Do you have an idea how one can do this do this without sacrificing the way
wikipedia works - IMHO a dropdown list with categories, mentioned in the article
and their associated variables is better then a list of warnings.
Comment 11 denny vrandecic 2005-09-29 17:42:03 UTC
Please see [http://meta.wikimedia.org/wiki/Semantic_MediaWiki this MediaWiki
project]
and compare to your proposal.
Comment 12 Boris Povazay 2005-09-30 10:24:04 UTC
I would say it touches some very interesting aspects, however the implementation
of lists by template lookups of the ontology information has not even been
discussed yet.
Comment 13 Max Völkel 2006-05-19 09:34:24 UTC
Semantic MediaWiki 0.4 has built-in support to <ask> for lists. 
Comment 14 Gero Scholz 2007-03-06 22:04:44 UTC
Even without adding new "syntactic sugar" we can get more out of mediawikis if we use
a tool like DPL (DynamicPageList).

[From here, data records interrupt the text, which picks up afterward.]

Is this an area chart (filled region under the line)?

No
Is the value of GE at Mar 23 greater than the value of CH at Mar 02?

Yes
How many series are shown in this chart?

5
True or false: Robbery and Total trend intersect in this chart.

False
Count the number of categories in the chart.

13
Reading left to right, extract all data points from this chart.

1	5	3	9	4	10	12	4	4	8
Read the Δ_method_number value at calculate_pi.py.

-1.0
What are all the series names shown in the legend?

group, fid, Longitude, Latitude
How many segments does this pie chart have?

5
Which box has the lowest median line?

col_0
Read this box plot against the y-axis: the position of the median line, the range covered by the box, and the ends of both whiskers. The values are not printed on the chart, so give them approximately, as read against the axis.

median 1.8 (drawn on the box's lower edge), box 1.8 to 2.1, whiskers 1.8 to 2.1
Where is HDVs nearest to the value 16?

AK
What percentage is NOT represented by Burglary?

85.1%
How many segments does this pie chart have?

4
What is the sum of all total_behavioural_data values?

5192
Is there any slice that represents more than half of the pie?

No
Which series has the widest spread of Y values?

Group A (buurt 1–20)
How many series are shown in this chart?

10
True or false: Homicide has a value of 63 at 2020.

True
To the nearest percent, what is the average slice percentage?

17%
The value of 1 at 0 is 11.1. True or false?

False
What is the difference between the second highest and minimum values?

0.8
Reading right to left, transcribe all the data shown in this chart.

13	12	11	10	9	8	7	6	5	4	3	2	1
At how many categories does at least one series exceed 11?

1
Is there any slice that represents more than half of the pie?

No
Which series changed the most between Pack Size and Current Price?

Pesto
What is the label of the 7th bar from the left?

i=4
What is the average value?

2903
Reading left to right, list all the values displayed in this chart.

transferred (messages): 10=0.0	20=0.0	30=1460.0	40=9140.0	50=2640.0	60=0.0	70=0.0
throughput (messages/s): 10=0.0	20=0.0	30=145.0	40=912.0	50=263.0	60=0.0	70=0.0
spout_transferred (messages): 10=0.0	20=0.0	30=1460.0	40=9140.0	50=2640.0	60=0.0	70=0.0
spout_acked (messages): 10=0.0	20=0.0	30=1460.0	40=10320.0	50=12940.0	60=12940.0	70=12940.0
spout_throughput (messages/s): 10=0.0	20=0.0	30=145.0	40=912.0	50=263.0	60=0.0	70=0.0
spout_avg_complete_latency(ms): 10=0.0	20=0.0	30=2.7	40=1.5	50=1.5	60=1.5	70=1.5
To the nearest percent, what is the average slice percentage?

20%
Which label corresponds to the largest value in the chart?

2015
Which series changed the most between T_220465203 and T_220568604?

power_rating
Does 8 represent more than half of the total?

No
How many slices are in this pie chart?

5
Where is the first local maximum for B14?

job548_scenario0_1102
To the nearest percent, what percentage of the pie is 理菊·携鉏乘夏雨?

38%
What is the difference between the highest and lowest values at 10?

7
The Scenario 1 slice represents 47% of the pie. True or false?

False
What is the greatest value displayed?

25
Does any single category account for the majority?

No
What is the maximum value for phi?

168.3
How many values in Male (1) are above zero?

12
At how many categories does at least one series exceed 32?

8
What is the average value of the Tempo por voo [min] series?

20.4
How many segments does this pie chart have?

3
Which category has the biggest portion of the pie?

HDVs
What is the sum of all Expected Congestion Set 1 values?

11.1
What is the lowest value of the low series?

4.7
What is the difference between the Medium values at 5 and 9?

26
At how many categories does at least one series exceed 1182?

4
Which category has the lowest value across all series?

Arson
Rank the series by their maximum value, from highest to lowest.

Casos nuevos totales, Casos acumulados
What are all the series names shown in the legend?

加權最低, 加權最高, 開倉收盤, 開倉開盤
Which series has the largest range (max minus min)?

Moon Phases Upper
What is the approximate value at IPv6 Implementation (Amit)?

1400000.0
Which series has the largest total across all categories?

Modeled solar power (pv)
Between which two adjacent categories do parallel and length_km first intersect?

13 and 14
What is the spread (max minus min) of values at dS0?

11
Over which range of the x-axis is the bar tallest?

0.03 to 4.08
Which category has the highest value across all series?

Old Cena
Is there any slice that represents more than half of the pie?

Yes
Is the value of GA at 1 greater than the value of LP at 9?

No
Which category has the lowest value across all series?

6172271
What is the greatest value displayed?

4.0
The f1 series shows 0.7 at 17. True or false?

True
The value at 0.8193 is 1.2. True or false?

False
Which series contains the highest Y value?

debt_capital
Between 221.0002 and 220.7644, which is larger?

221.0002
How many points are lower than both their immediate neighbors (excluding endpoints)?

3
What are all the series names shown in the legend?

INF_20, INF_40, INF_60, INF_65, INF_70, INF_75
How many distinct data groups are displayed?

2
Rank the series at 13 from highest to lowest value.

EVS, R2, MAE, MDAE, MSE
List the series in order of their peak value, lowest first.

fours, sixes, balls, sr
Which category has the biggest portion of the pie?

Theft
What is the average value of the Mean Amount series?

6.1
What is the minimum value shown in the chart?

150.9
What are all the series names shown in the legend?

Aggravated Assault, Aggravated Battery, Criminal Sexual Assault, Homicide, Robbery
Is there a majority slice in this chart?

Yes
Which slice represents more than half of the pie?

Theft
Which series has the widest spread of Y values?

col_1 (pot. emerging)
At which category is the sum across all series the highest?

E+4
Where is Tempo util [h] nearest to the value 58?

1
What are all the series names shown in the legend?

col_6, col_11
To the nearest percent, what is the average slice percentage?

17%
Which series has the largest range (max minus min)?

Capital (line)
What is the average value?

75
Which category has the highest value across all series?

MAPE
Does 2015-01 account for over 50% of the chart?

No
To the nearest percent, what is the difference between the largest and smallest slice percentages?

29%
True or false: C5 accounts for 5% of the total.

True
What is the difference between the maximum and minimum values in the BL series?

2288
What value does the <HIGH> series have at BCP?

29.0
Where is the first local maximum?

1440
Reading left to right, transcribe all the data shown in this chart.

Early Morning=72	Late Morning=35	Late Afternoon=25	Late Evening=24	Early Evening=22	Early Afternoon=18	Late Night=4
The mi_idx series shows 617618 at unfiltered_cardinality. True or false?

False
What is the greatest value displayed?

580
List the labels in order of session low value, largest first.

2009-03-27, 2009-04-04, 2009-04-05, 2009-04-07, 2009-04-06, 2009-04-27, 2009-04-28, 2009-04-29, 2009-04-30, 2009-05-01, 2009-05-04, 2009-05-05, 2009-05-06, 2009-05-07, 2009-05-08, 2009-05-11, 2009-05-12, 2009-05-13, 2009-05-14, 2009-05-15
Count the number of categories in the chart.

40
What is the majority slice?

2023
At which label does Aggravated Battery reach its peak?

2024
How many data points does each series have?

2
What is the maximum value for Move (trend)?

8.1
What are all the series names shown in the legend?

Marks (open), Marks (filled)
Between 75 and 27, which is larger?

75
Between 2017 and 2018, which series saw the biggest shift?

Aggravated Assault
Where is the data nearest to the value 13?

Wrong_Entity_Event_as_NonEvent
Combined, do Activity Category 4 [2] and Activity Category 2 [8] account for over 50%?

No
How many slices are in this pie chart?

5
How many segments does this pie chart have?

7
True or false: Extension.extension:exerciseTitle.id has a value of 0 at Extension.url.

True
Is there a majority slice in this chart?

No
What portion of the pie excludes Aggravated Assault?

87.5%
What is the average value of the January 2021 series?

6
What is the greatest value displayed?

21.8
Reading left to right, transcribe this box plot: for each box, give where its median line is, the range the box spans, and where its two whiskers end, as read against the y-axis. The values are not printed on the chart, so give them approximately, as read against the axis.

With DPL you can generate lists of articles which
match certain criteria (i.e. belong to a category, use a certain template, contain a link
to a certain page, match a name pattern, resid ein a ceratin namespace) and you can 
extract part of the contents, like chapters with a special heading, 
marked sections or template arguments (replacing the original template invocation with a
different template that you define).

I know it is not an answer to all questions and it doesn´t compete with "real semantic wikis"
but it can be quite useful ...

see http://semeb.com/dpldemo
Comment 15 Aryeh Gregor (not reading bugmail, please e-mail directly) 2007-06-17 19:47:06 UTC
*** Bug 10295 has been marked as a duplicate of this bug. ***
Comment 16 Pavel Selitskas [wizardist] 2013-02-27 22:33:55 UTC
Can we transit this to Wikidata?
Comment 17 Ricordisamoa 2014-03-09 13:01:05 UTC
(In reply to Pavel Selitskas [wizardist] from comment #16)
> Can we transit this to Wikidata?

Yes, while I think that some details pertain to Semantic MediaWiki.